Yesterday, John and I were blessed to watch as Captain Adam Opava retired from the Air Force with over twenty years of combined enlisted and commissioned service. What fun it was to sing the Air Force song and to share in the fun with his family, friends and colleagues.
The ceremony involved organizational and personal planning. There was a beautiful printed program. The event took place in the Air Force Armament Museum at Eglin Air Force Base. The head of protocol and the master of ceremonies organized everyone. Flowers were purchased for the women in Captain Opava’s family and charge coins for the special men. A cake was ordered and punch was made. Invitations were sent and travel arrangement made. But, in reality, very little was required to put on a marvelous celebration. It was grand.
As his last action on active duty, Adam conducted the reenlistment ceremony of his nephew to the surprise (and joy) of Adam’s sister. And, Adam’s remarks were great. He recognized and thanked everyone in attendance and we rejoiced with him. There was laughter and tears and so much fun. And, there was one unique characteristic of his remarks – he made no comment about his own career or accomplishments; he spoke only of his appreciation of others. He is truly a man of service.
As I sat and enjoyed the speakers and words, I was so glad that Adam and his command took the time and trouble to have this day. It was important.
- Adam’s two children were recognized during the ceremony. They beamed for the photographer as they held certificates with their names written in fancy font. They laughed when the speaker told silly stories about them. And, they cried when their dad was overcome with emotion while talking about them. Those kids will always remember and appreciate this day.
- Adam’s parents, long divorced and both having served in the military, heard others praise their son’s service, talents and faithfulness. Their faces glowed with pride. They deserved this event.
- Adam’s friends and family got to hear of his accomplishments and contributions to the Air Force and its people. Their respect and appreciation of Adam and his children were increased.
- Adam’s co-workers needed to say thank you and to share in the review of his service. Their respect for him was easy to see. But, the impact that today had on their own careers will never be known fully. Perhaps one decided to apply for the enlisted-to-officer program that Adam completed or will work harder at being the kind of single parent that Adam is.
- And, Adam deserved every honor that could be given to him. He will reflect on the ceremony, trying to remember what he said during his own remarks. And, years from now, he will look at the pictures of today and he will be reminded of how important his service was.
We need to celebrate the accomplishments of our people. Never miss that chance to shake a hand and say “well done” or to attend that promotion or retirement event. Go to the birthday party. Send the anniversary card. You may never know what harvest God will bring.
“For God is not unjust so as to overlook your work and the love that you have shown for his name in serving the saints, as you still do.” (Hebrews 6:10)
You are so good at matching the scripture to the story
Having recently come to know that Adam is my nephew, I am very proud to learn of his many accomplishments and wish I had known him throughout his life. Congratulations on a life well lived so far. May God bless you and your family with happiness, health, and much joy of life.

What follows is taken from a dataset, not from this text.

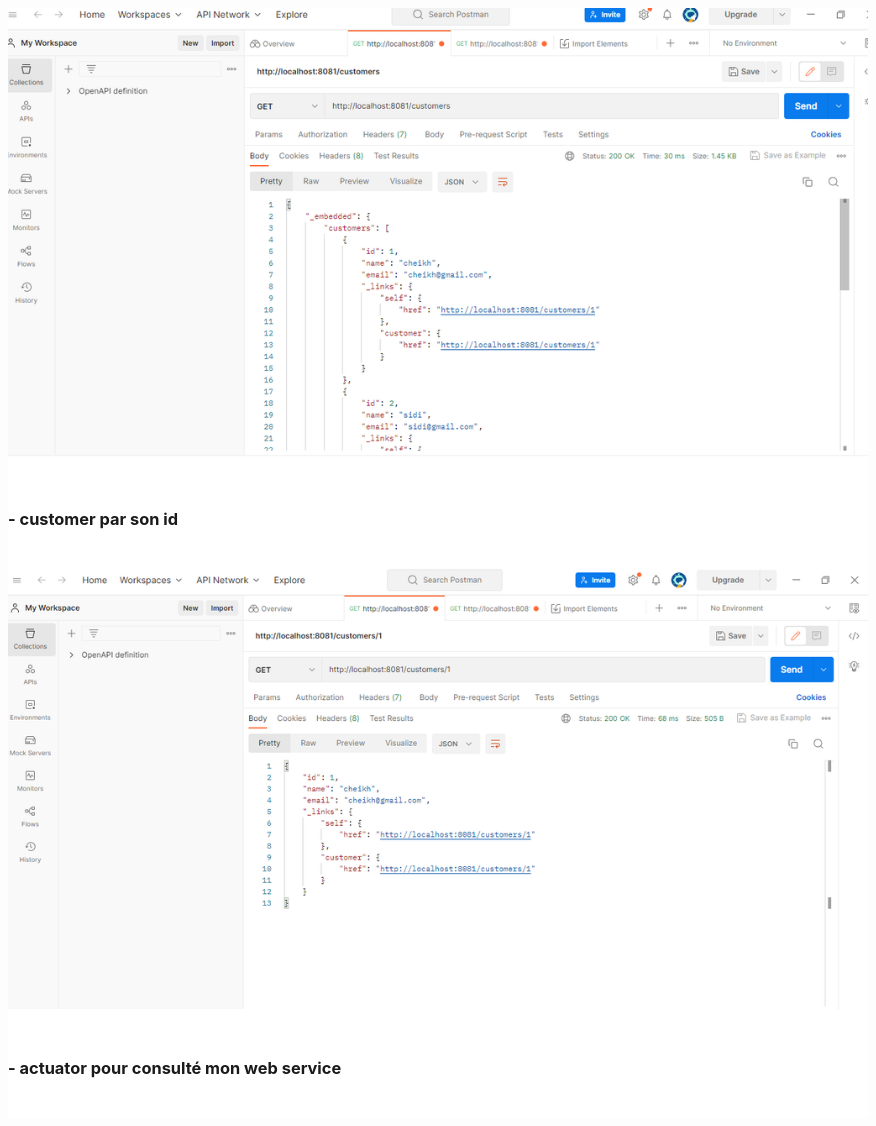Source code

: <img src="captures/img5.png"/><br><br>
<h3>- customer par son id </h3><br>
<img src="captures/img6.png"/><br><br>
<h3>- actuator pour consulté mon web service </h3><br>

Adam spent lots of time with our family during his growing up years. He and Ashley always had something crazy going on. I loved him as a kid and love him now. Always knew that he was special! He has proved that with his service to our country and with his love for God and his family. Couldn’t be prouder. Congrats on your retirement, Adam…now get to work! Thank you, Jill, for posting this description of the ceremony. I almost feel like I was there!
Rhonda, What wonderful comments about Adam. He is a great man!
I was so honored to attend your ceremony!
Date: Sat, 6 Dec 2014 15:35:24 +0000 To: firstname.lastname@example.org
You underline quite nicely what I said in Naval Ceremonies, Customs and Traditions. Ceremonies such as this are less for the honoree, than they are for the families, friends and co-workers. They do honor to the individual, but the attendees get to celebrate a service and see that hard work and dedication are respected by the bestowal of laud and honor. In fact the person who self-denigrates to the point of saying “Don’t go to any trouble over me” in fact is very selfishly denying others the chance to recognize the recipient, or to see that there is a benefit to service, and in the end actually cheapens the service and the award. Well done.